## Task statement
Leaving out the images, repeat all the lines below exactly.

BEGIN

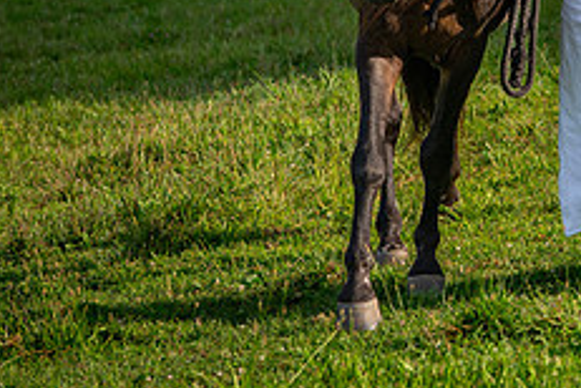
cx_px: 652
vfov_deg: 7.0
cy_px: -41
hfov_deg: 10.4
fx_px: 3163
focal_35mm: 196
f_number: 3.5
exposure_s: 1/3200
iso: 200
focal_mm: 70
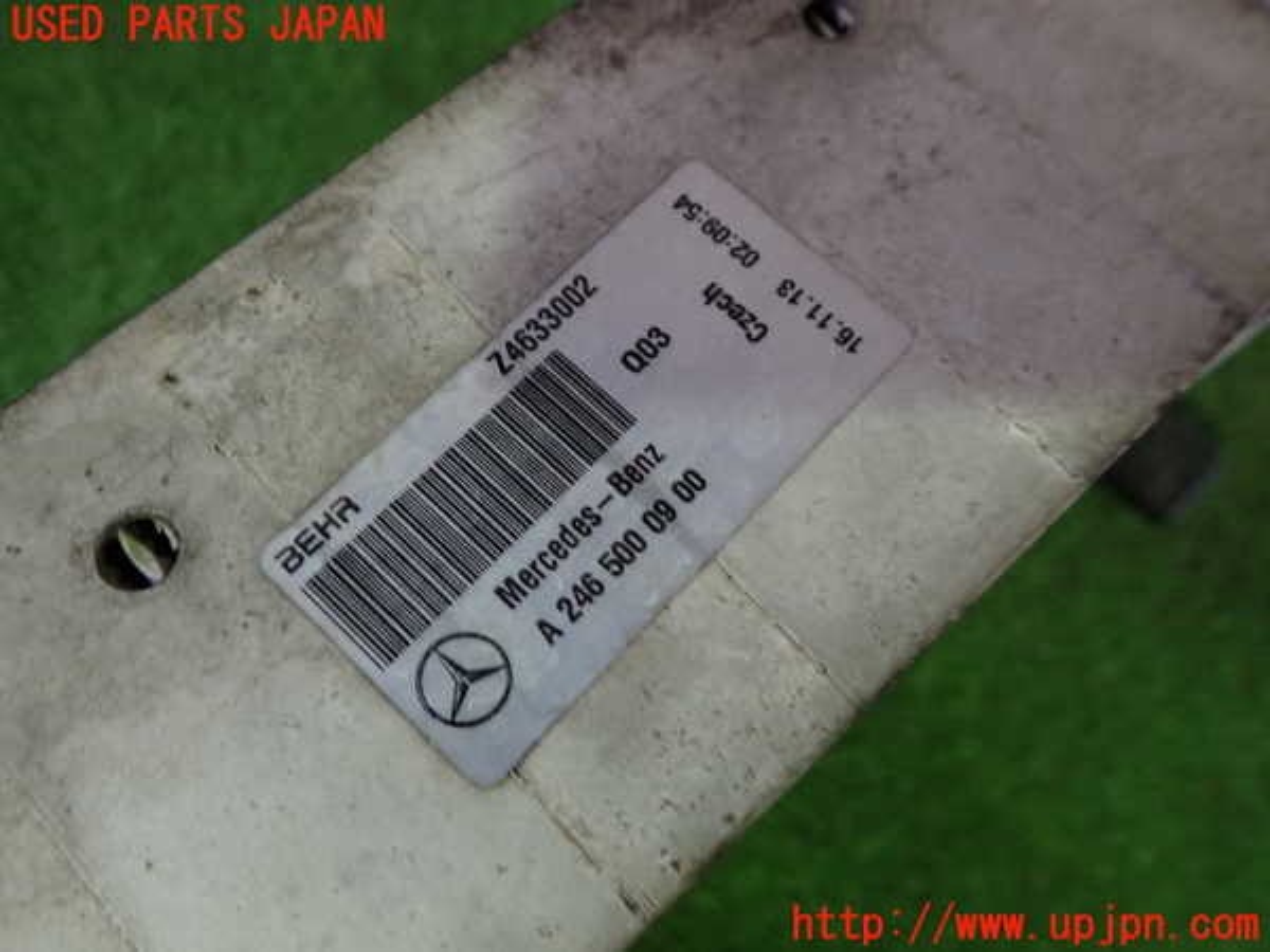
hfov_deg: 60.0
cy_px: 476
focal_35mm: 30
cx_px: 635
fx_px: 1101
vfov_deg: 46.8
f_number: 2.3
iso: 250
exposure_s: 1/30
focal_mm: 5.4
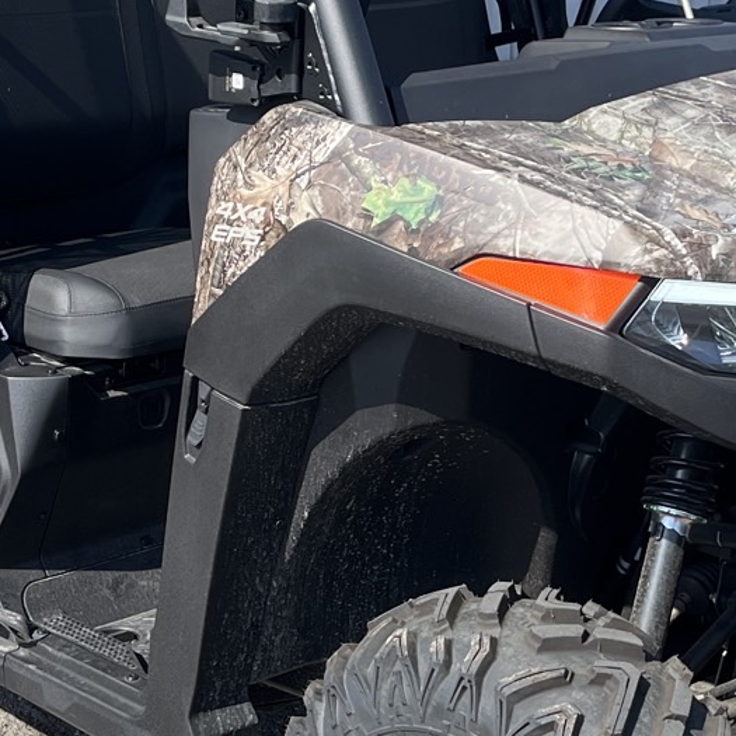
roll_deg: -0.4
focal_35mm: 84
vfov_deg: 20.6
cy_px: 245
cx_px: 470
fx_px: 2021
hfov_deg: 20.6
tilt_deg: -11.4
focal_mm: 5.1
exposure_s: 1/1458
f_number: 1.6
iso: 50
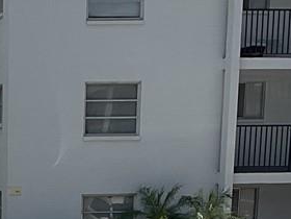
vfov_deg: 8.7
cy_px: 341
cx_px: -144
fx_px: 1395
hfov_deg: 11.4
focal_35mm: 166
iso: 16
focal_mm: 3
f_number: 1.8
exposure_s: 1/2667
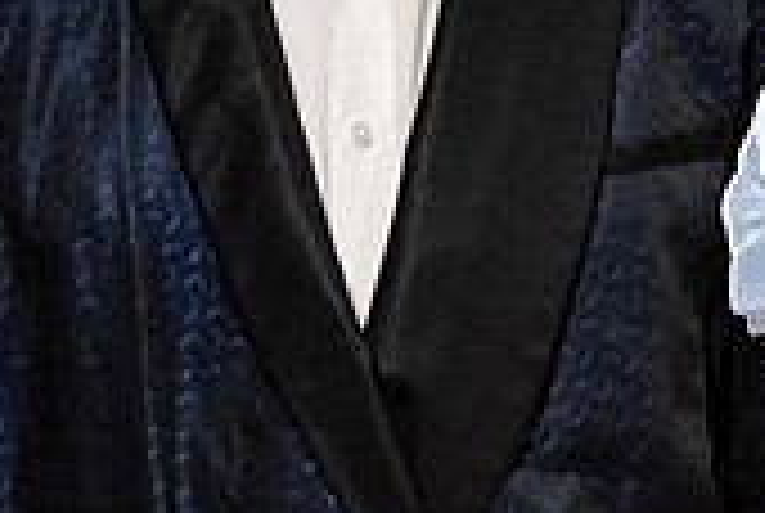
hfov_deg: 3.5
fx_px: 12666
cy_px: -192
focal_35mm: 595
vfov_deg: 2.3
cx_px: 838
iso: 2000
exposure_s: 1/250
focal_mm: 94.5
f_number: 3.2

END

## Written reply
cx_px: 652
vfov_deg: 7.0
cy_px: -41
hfov_deg: 10.4
fx_px: 3163
focal_35mm: 196
f_number: 3.5
exposure_s: 1/3200
iso: 200
focal_mm: 70
hfov_deg: 60.0
cy_px: 476
focal_35mm: 30
cx_px: 635
fx_px: 1101
vfov_deg: 46.8
f_number: 2.3
iso: 250
exposure_s: 1/30
focal_mm: 5.4
roll_deg: -0.4
focal_35mm: 84
vfov_deg: 20.6
cy_px: 245
cx_px: 470
fx_px: 2021
hfov_deg: 20.6
tilt_deg: -11.4
focal_mm: 5.1
exposure_s: 1/1458
f_number: 1.6
iso: 50
vfov_deg: 8.7
cy_px: 341
cx_px: -144
fx_px: 1395
hfov_deg: 11.4
focal_35mm: 166
iso: 16
focal_mm: 3
f_number: 1.8
exposure_s: 1/2667
hfov_deg: 3.5
fx_px: 12666
cy_px: -192
focal_35mm: 595
vfov_deg: 2.3
cx_px: 838
iso: 2000
exposure_s: 1/250
focal_mm: 94.5
f_number: 3.2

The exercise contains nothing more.